**ACTIVITY**
Restate every line below word for word, but drop each picture.

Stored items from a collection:
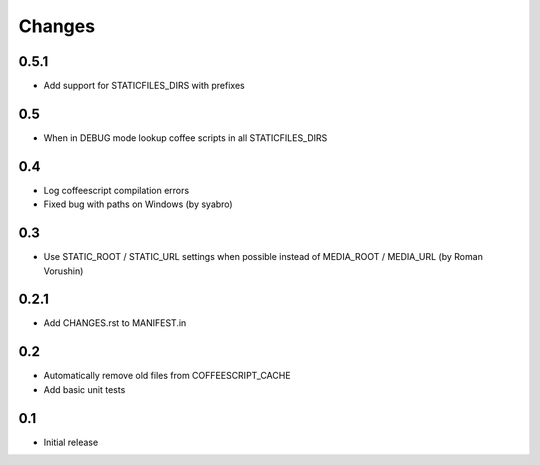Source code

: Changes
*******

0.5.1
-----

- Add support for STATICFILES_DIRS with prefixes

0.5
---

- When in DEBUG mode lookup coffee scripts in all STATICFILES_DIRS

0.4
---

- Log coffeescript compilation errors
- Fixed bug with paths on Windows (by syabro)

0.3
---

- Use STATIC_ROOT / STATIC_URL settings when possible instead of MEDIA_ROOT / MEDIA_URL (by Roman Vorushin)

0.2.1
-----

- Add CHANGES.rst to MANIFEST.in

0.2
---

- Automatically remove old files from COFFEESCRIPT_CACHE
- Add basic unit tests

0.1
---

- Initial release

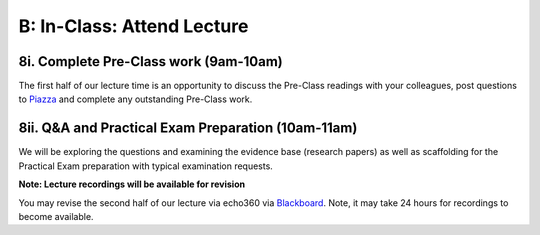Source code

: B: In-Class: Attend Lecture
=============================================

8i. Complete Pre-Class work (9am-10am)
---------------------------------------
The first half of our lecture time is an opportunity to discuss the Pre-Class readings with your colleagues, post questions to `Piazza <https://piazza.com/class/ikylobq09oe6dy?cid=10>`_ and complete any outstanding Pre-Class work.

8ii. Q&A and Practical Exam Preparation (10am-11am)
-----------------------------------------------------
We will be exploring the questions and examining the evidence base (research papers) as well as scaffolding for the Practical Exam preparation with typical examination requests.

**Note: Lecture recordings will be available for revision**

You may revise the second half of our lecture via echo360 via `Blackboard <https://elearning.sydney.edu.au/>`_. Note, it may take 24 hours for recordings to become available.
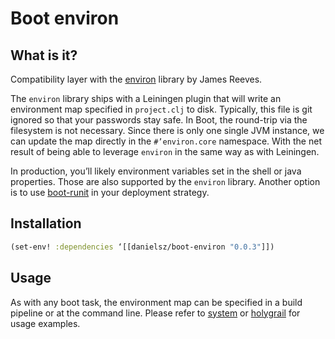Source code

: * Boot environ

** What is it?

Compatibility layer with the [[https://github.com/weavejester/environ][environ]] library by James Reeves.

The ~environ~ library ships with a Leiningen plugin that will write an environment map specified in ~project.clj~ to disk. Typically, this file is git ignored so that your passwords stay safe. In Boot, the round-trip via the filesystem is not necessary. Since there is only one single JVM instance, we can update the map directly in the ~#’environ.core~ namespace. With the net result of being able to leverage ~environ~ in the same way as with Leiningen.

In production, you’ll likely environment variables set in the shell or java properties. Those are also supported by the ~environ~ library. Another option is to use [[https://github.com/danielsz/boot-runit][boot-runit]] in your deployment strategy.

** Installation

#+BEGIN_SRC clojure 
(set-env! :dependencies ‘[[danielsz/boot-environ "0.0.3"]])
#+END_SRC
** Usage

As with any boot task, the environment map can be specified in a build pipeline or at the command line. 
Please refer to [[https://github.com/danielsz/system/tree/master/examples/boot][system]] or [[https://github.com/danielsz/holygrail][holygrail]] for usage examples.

**EXPECTED ANSWER**
Source code

: Changes
*******

0.5.1
-----

- Add support for STATICFILES_DIRS with prefixes

0.5
---

- When in DEBUG mode lookup coffee scripts in all STATICFILES_DIRS

0.4
---

- Log coffeescript compilation errors
- Fixed bug with paths on Windows (by syabro)

0.3
---

- Use STATIC_ROOT / STATIC_URL settings when possible instead of MEDIA_ROOT / MEDIA_URL (by Roman Vorushin)

0.2.1
-----

- Add CHANGES.rst to MANIFEST.in

0.2
---

- Automatically remove old files from COFFEESCRIPT_CACHE
- Add basic unit tests

0.1
---

- Initial release

Source code

: B: In-Class: Attend Lecture
=============================================

8i. Complete Pre-Class work (9am-10am)
---------------------------------------
The first half of our lecture time is an opportunity to discuss the Pre-Class readings with your colleagues, post questions to `Piazza <https://piazza.com/class/ikylobq09oe6dy?cid=10>`_ and complete any outstanding Pre-Class work.

8ii. Q&A and Practical Exam Preparation (10am-11am)
-----------------------------------------------------
We will be exploring the questions and examining the evidence base (research papers) as well as scaffolding for the Practical Exam preparation with typical examination requests.

**Note: Lecture recordings will be available for revision**

You may revise the second half of our lecture via echo360 via `Blackboard <https://elearning.sydney.edu.au/>`_. Note, it may take 24 hours for recordings to become available.
Source code

: * Boot environ

** What is it?

Compatibility layer with the [[https://github.com/weavejester/environ][environ]] library by James Reeves.

The ~environ~ library ships with a Leiningen plugin that will write an environment map specified in ~project.clj~ to disk. Typically, this file is git ignored so that your passwords stay safe. In Boot, the round-trip via the filesystem is not necessary. Since there is only one single JVM instance, we can update the map directly in the ~#’environ.core~ namespace. With the net result of being able to leverage ~environ~ in the same way as with Leiningen.

In production, you’ll likely environment variables set in the shell or java properties. Those are also supported by the ~environ~ library. Another option is to use [[https://github.com/danielsz/boot-runit][boot-runit]] in your deployment strategy.

** Installation

#+BEGIN_SRC clojure 
(set-env! :dependencies ‘[[danielsz/boot-environ "0.0.3"]])
#+END_SRC
** Usage

As with any boot task, the environment map can be specified in a build pipeline or at the command line. 
Please refer to [[https://github.com/danielsz/system/tree/master/examples/boot][system]] or [[https://github.com/danielsz/holygrail][holygrail]] for usage examples.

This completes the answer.